= Cambridge International General Certificate of Education =

International school leaving certificate

The Cambridge International General Certificate of Education: Advanced Level (formally also known as the University of Cambridge International General Certificate of Education: Advanced Level ; informally also known as International (GCE) A-Level(s), Cambridge (GCE) A-Level(s) or Cambridge International (GCE) AS and A Level) is an international school-leaving qualification for admission to universities worldwide including the University of Cambridge, the University of Oxford, Harvard, Stanford and all Ivy League institutions.

==Overview==
Cambridge International A-Levels are exam-based qualifications, which are created, corrected, administered and regulated by Cambridge (i.e. a sub-organization and a department of the University of Cambridge). Cambridge International A-Levels are the international variant of the British qualification of the same title. Cambridge International A-Levels are studied in over 10,000 schools worldwide in 160 countries including in Pakistan, India, China, Japan, Canada, United States, France, Germany, Russia, Australia, South Africa and in the United Kingdom.

==Structure and curriculum==
Cambridge International A-Levels, although fundamentally similar, differ significantly in structure, format and content from the British variant. For example, examinations for Cambridge International A-Levels occur twice annually, in October/November and in May/June; whereas the examinations for the British qualification only take place once a year: in May/June. Nevertheless, Cambridge International A-Levels are recognized for admission to all universities in the United Kingdom.

Cambridge International A-Levels are generally studied and completed over a period of two years and terminated with written examinations. Students (also called "(exam) candidates") have the possibility to either complete all papers (papers=exams) for a Cambridge International A-Level qualification in one exam session or to follow a "staged assessment" route where they complete half of the papers necessary for a full Cambridge International A-Level credential and receive a Cambridge International "Advanced Subsidiary" Level (AS-Level) attestation; either as a stepping-stone for a full Cambridge International A-Level diploma or to attain an independent Cambridge International AS-Level certificate.

Cambridge offers examinations in 55 different subjects, including Mathematics, Physics, Chemistry, Biology and others such as Sciences as well as Social Sciences like Economics, Business Studies and languages such as English, French, German, Chinese or Arabic. A student typically studies four subjects at Cambridge International AS-Level and finishes three of those subjects at Cambridge International A-Level. Each subject a student completes receives a separate grade. The different grades are allocated according to "difficulty" in exams by applying a so-called "grade threshold" scheme. The grades are internationally recognized and contain clear guidelines for the explanations of the achieved standards. Cambridge International A-Levels are graded on a scale ranging from A* (the highest grade) to E (the lowest passing grade). With Cambridge International AS-Levels there isn't an A*; the grades here range from A to E.
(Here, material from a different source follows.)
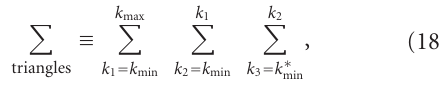
ideal geometry galaxy survey of volume V = 10h − 3 Gpc 3 and a galaxy number density of n g = 5 × 10 − 3 h 3 Mpc − 3 at redshift z = 1 (dashed, red lines) and z = 3 (continuous, blue lines) are shown. The negligible di ff erence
There is complete flexibility in the choice and combination for the three subjects within Cambridge International A-Levels. A student may, therefore, decide for only three sciences (e.g. Maths, Physics & Chemistry) or only three humanities (e.g. English, French, History) or a combination of both (e.g. English, Maths, History). There is also no official obligation to complete the three subjects at a specific time: Since Cambridge International A-Levels are linear, most students complete the exams of their three subjects all at once at the end of their course. However, students may equally complete one subject after another at different stages of their studies.

==Recognition==
The Cambridge International General Certificate of Education: Advanced Level is recognized for entrance to universities across the globe including in the United Kingdom, United States, Canada, Australia, New Zealand, India, China, Japan, Russia, Singapore, Egypt, Jordan, South Africa, the Netherlands, France, Germany and Spain.

Due to the Lisbon Recognition Convention, Cambridge International A-Levels are accepted for admission to universities in over 50 countries. Over 500 US universities and colleges accept Cambridge International AS- and A-Levels, including Stanford, Harvard and all Ivy League institutions. Numerous research studies have revealed that the Cambridge International General Certificate of Education – Advanced Level Programme is comparable to other, in the USA longer-established, educational qualifications, including the Advanced Placement (AP) credential and the International Baccalaureate Diploma (IB).

In the United Kingdom, Cambridge International A-Levels are recognized for admission to all universities (including Oxbridge).